Allstar organizasyonuna gelelim. Şimdi ben organizasyonun sporun oynanmadığı bir şehirde yapılması taraftarıyım. Belki bu sene olmaz ama seneye ya da ondan sonraki sene… mühim değil… Yeter ki bir gün bu organizasyon sporun yapılmadığı bir yerde gerçekleşsin…

Neden?

Tüm maçlarımız zaten sporun oynandığı şehirlerde vuku buluyor ve ne derece dikkat çektiğimiz göreceli olsa da ortada. Sporun gelişmesini istiyoruz, maç cdlerinin paylaşıma açılmasında “abi bu spor böyleee gelisir” diyoruz… ee bu spor başka şekillerde de gelişir… sırf “dur yahu bir de gazinin çekiminde nasıll cıkmışım fiyakalı görünüyor muyum du bakiyim indireyim su maçı nette oh kebap” diyerek değil.. ( tamam bu önemli bir mevzu ama ben dalgaya alıyorum )

Örneğin alırsın all star maçını Gaziantep’e Diyarbakır’a Erzurum’a Trabzon’a Zonguldak’a Edirne’ye Çanakkale’ye Denizli’ye Kayseri’ye , sporun yapılmadığı alakasız bir yere… çağırırsın medya kuruluşlarını maça… abi bak su şehirde alakaya cay demliyoruz buyurun gelin çekin haber yapın güzel şekilde bizi resmedin çabalıyoruz çırpınıyoruz dersin… bak bakalım ana haber bültenleri magazinden ibaret olan kanallar klip havasında kaç dakika yayınlıyorlar bu görüntüleri…

Senelerdir zaten gazozuna oynadığımız al star maçının kendi minik egolarımızdan ziyade birbirimize bir faydasının dokunması için bu organizasyonun yeri de çok önemlidir. Ve eminim bu sporun yapılmadığı bir yerde bir kaç gün önceden yapılacak ufak bir reklam kampanyası maça diğer şehirlerdekinin aksine beklemediğimiz bir taraftar kitlesini de getirebilir.

Organizasyon anlamında annemiz kardeşimiz sevgilimizden başkalarının da dikkatini çekmiş oluruz, reklam yapılmış olur.
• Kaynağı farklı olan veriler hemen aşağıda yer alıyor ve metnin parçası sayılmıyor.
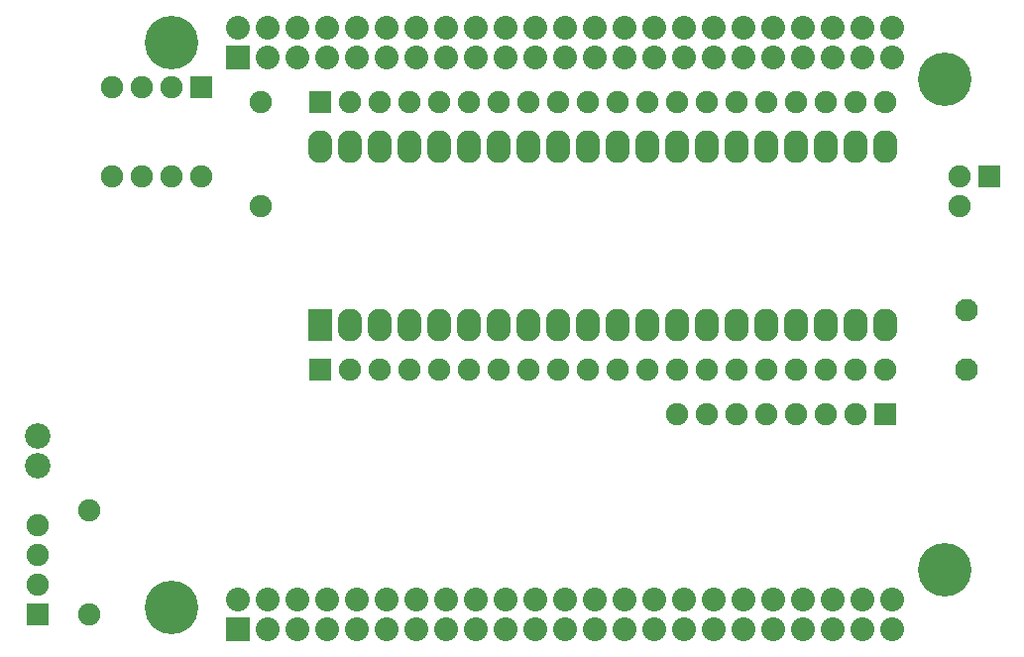
<source format=gts>
G04 (created by PCBNEW-RS274X (2011-05-25)-stable) date Sun 15 Sep 2013 09:34:25 PM EDT*
G01*
G70*
G90*
%MOIN*%
G04 Gerber Fmt 3.4, Leading zero omitted, Abs format*
%FSLAX34Y34*%
G04 APERTURE LIST*
%ADD10C,0.006000*%
%ADD11R,0.075000X0.075000*%
%ADD12C,0.075000*%
%ADD13C,0.076000*%
%ADD14R,0.082000X0.110000*%
%ADD15O,0.082000X0.110000*%
%ADD16R,0.080000X0.080000*%
%ADD17C,0.080000*%
%ADD18C,0.086000*%
%ADD19C,0.180000*%
G04 APERTURE END LIST*
G54D10*
G54D11*
X21250Y-40500D03*
G54D12*
X21250Y-39500D03*
X21250Y-38500D03*
X21250Y-37500D03*
G54D13*
X52500Y-32250D03*
X52500Y-30250D03*
G54D14*
X30750Y-30750D03*
G54D15*
X31750Y-30750D03*
X32750Y-30750D03*
X33750Y-30750D03*
X34750Y-30750D03*
X35750Y-30750D03*
X36750Y-30750D03*
X37750Y-30750D03*
X38750Y-30750D03*
X39750Y-30750D03*
X40750Y-30750D03*
X41750Y-30750D03*
X42750Y-30750D03*
X43750Y-30750D03*
X44750Y-30750D03*
X45750Y-30750D03*
X46750Y-30750D03*
X47750Y-30750D03*
X48750Y-30750D03*
X49750Y-30750D03*
X49750Y-24750D03*
X48750Y-24750D03*
X47750Y-24750D03*
X46750Y-24750D03*
X45750Y-24750D03*
X44750Y-24750D03*
X43750Y-24750D03*
X42750Y-24750D03*
X41750Y-24750D03*
X40750Y-24750D03*
X39750Y-24750D03*
X38750Y-24750D03*
X37750Y-24750D03*
X36750Y-24750D03*
X35750Y-24750D03*
X34750Y-24750D03*
X33750Y-24750D03*
X32750Y-24750D03*
X31750Y-24750D03*
X30750Y-24750D03*
G54D12*
X28750Y-23250D03*
X28750Y-26750D03*
G54D16*
X28000Y-41000D03*
G54D17*
X28000Y-40000D03*
X33000Y-41000D03*
X29000Y-40000D03*
X34000Y-41000D03*
X30000Y-40000D03*
X35000Y-41000D03*
X31000Y-40000D03*
X36000Y-41000D03*
X32000Y-40000D03*
X37000Y-41000D03*
X33000Y-40000D03*
X38000Y-41000D03*
X34000Y-40000D03*
X39000Y-41000D03*
X35000Y-40000D03*
X40000Y-41000D03*
X36000Y-40000D03*
X41000Y-41000D03*
X37000Y-40000D03*
X42000Y-41000D03*
X38000Y-40000D03*
X43000Y-41000D03*
X39000Y-40000D03*
X40000Y-40000D03*
X44000Y-41000D03*
X41000Y-40000D03*
X43000Y-40000D03*
X44000Y-40000D03*
X45000Y-40000D03*
X46000Y-40000D03*
X45000Y-41000D03*
X46000Y-41000D03*
X29000Y-41000D03*
X30000Y-41000D03*
X31000Y-41000D03*
X32000Y-41000D03*
X47000Y-41000D03*
X47000Y-40000D03*
X42000Y-40000D03*
X48000Y-41000D03*
X48000Y-40000D03*
X49000Y-41000D03*
X49000Y-40000D03*
X50000Y-41000D03*
X50000Y-40000D03*
G54D16*
X28000Y-21750D03*
G54D17*
X28000Y-20750D03*
X33000Y-21750D03*
X29000Y-20750D03*
X34000Y-21750D03*
X30000Y-20750D03*
X35000Y-21750D03*
X31000Y-20750D03*
X36000Y-21750D03*
X32000Y-20750D03*
X37000Y-21750D03*
X33000Y-20750D03*
X38000Y-21750D03*
X34000Y-20750D03*
X39000Y-21750D03*
X35000Y-20750D03*
X40000Y-21750D03*
X36000Y-20750D03*
X41000Y-21750D03*
X37000Y-20750D03*
X42000Y-21750D03*
X38000Y-20750D03*
X43000Y-21750D03*
X39000Y-20750D03*
X40000Y-20750D03*
X44000Y-21750D03*
X41000Y-20750D03*
X43000Y-20750D03*
X44000Y-20750D03*
X45000Y-20750D03*
X46000Y-20750D03*
X45000Y-21750D03*
X46000Y-21750D03*
X29000Y-21750D03*
X30000Y-21750D03*
X31000Y-21750D03*
X32000Y-21750D03*
X47000Y-21750D03*
X47000Y-20750D03*
X42000Y-20750D03*
X48000Y-21750D03*
X48000Y-20750D03*
X49000Y-21750D03*
X49000Y-20750D03*
X50000Y-21750D03*
X50000Y-20750D03*
G54D11*
X26750Y-22750D03*
G54D12*
X25750Y-22750D03*
X24750Y-22750D03*
X23750Y-22750D03*
X23750Y-25750D03*
X24750Y-25750D03*
X25750Y-25750D03*
X26750Y-25750D03*
G54D11*
X49750Y-33750D03*
G54D12*
X48750Y-33750D03*
X47750Y-33750D03*
X46750Y-33750D03*
X45750Y-33750D03*
X44750Y-33750D03*
X43750Y-33750D03*
X42750Y-33750D03*
X23000Y-37000D03*
X23000Y-40500D03*
G54D18*
X21250Y-34500D03*
X21250Y-35500D03*
G54D11*
X53250Y-25750D03*
G54D12*
X52250Y-25750D03*
X52250Y-26750D03*
G54D11*
X30750Y-32250D03*
G54D12*
X31750Y-32250D03*
X32750Y-32250D03*
X33750Y-32250D03*
X34750Y-32250D03*
X35750Y-32250D03*
X36750Y-32250D03*
X37750Y-32250D03*
X38750Y-32250D03*
X39750Y-32250D03*
X40750Y-32250D03*
X41750Y-32250D03*
X42750Y-32250D03*
X43750Y-32250D03*
X44750Y-32250D03*
X45750Y-32250D03*
X46750Y-32250D03*
X47750Y-32250D03*
X48750Y-32250D03*
X49750Y-32250D03*
G54D11*
X30750Y-23250D03*
G54D12*
X31750Y-23250D03*
X32750Y-23250D03*
X33750Y-23250D03*
X34750Y-23250D03*
X35750Y-23250D03*
X36750Y-23250D03*
X37750Y-23250D03*
X38750Y-23250D03*
X39750Y-23250D03*
X40750Y-23250D03*
X41750Y-23250D03*
X42750Y-23250D03*
X43750Y-23250D03*
X44750Y-23250D03*
X45750Y-23250D03*
X46750Y-23250D03*
X47750Y-23250D03*
X48750Y-23250D03*
X49750Y-23250D03*
G54D19*
X25750Y-40250D03*
X51750Y-39000D03*
X51750Y-22500D03*
X25750Y-21250D03*
M02*

</source>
Reklamın iyisi kötüsü olmaz keza bu bence gayet güzel bir reklam olur.

Lig biterken söylenecek daha bir çok sey vardır elbet, eksiklerimiz, ihtiyaçlarımız, fikirlerimiz nereye gelirsek gelelim hiç bitmeyecek… Mühim olan insanların çabası ve bu sporu yaşatmaya geliştirmeye yönelik ruhu hep aynı istekle devam etsin…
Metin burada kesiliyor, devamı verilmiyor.